Job A: In the passage on monopoly capitalism below, what does Stage 2 monopolize?

# START OF Quoted passage

The current global system of monopoly capitalism features four castes competing for access to the products of human labor and the regenerative systems of a finite living Earth.

  1. The Monopolist Caste. The shrinking caste of people who aspire to own everything.
  2. The Loyal Servants Caste. The tech and finance workers dedicated to serving the monopolists for generous pay and benefits.
  3. Essential Workers Caste. Society’s caretakers who struggle daily to pay the rent and put food on the table.
  4. The Untouchables Caste. The jobless, penniless, homeless whose existence holds the Loyal Servants and Essential Workers in line through their terror of falling into the Untouchables Caste.

Monopoly capitalism progressed through three stages as the few consolidated control of the means of living to control and exploit the many.

  • Stage 1: Monopolize Land, the source of the essential means of living on which we all depend through enclosure of the commons, foreclosure on indebtedness, low priced contacts to favored corporations to exploit public lands.
  • Stage 2: Monopolize Industry, control of machines that increase the efficiency of labor. Reducing demand for labor reduces the labor price and bargaining power, a boon to the owners of industry. The rich get richer and the poor get poorer.
  • Stage 3: Monopolize Knowledge and Money, control of intellectual property and tokens of exchange. Control of money has been at issue for a long time. But never have so many been so dependent on money to live and never has its control by private bankers and financiers with no sense of responsibility to and for the community been more complete.

# END OF Quoted passage

Job B: Pull out every line in the records below that contains the string "Grazia".

# START OF Records shown

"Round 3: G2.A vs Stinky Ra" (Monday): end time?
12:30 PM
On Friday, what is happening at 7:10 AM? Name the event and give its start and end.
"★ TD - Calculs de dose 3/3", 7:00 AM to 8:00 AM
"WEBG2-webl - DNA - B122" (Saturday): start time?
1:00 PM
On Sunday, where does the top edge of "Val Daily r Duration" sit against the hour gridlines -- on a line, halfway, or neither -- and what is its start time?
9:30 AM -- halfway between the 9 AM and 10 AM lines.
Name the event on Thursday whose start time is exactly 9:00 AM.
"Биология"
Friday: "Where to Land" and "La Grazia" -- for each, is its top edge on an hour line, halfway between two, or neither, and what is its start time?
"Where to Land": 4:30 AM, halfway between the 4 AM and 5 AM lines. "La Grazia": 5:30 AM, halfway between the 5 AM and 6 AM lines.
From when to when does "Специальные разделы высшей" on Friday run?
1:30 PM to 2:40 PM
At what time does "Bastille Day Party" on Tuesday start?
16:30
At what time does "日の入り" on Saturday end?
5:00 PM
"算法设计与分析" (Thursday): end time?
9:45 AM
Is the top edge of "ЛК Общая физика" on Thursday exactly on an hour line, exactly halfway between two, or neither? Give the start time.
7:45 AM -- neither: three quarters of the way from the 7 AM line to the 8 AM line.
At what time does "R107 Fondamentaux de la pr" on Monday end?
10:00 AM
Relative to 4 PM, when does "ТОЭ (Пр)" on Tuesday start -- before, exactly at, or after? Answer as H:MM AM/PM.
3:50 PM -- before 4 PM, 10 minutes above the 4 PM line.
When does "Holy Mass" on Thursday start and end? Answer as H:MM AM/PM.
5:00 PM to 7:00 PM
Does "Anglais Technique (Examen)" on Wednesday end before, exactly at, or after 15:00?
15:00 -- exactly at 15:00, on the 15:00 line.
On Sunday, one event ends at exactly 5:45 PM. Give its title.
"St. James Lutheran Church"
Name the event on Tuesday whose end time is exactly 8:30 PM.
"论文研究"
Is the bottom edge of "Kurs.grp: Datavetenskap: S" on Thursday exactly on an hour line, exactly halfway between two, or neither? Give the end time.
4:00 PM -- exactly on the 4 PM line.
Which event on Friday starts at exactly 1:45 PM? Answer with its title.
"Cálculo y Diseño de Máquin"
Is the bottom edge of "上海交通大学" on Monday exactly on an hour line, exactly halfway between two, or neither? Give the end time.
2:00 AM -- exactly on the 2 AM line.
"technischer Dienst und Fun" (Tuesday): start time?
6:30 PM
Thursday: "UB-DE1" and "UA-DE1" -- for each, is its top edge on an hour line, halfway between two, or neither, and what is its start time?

# END OF Records shown

Correct output A: Industry, meaning control of machines that increase the efficiency of labor.

Correct output B:
Friday: "Where to Land" and "La Grazia" -- for each, is its top edge on an hour line, halfway between two, or neither, and what is its start time?
"Where to Land": 4:30 AM, halfway between the 4 AM and 5 AM lines. "La Grazia": 5:30 AM, halfway between the 5 AM and 6 AM lines.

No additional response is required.